From the rows below, pick out every line that contains the word "series" and copy each of those lines.

▶ RECORDED INFORMATION:
:::

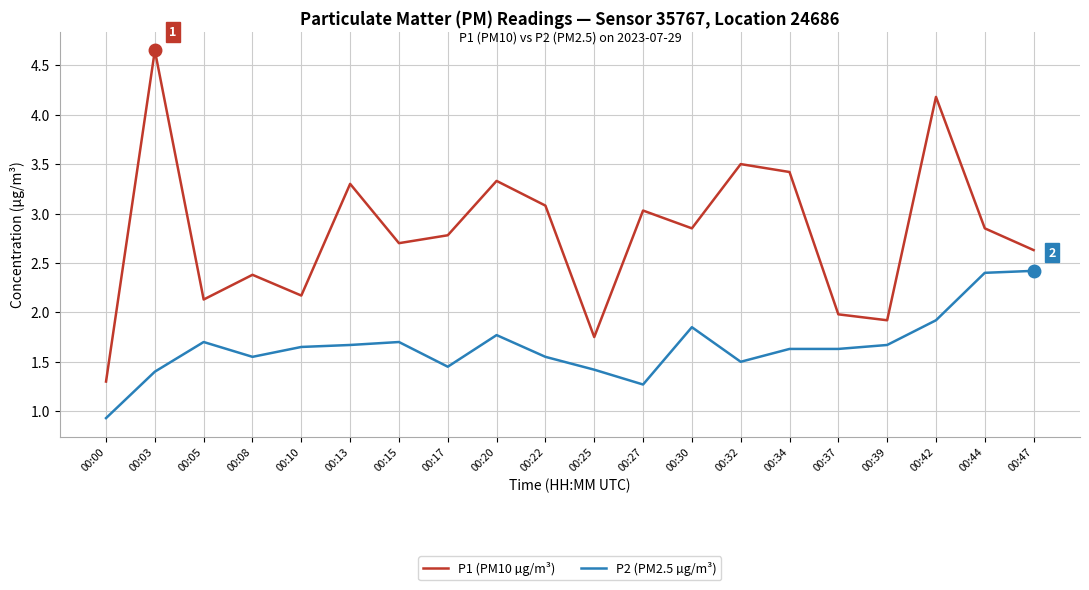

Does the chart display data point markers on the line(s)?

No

:::

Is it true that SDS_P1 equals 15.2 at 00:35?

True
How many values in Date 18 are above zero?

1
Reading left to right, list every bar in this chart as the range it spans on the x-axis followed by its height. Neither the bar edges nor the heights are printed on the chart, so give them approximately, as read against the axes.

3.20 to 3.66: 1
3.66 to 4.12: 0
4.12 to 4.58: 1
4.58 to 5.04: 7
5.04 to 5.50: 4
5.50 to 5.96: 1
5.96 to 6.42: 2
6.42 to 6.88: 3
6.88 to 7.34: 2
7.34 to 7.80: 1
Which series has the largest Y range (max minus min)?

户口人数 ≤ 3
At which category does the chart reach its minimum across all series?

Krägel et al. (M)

:::

▶ RESULT OF THIS TASK:
Which series has the largest Y range (max minus min)?
At which category does the chart reach its minimum across all series?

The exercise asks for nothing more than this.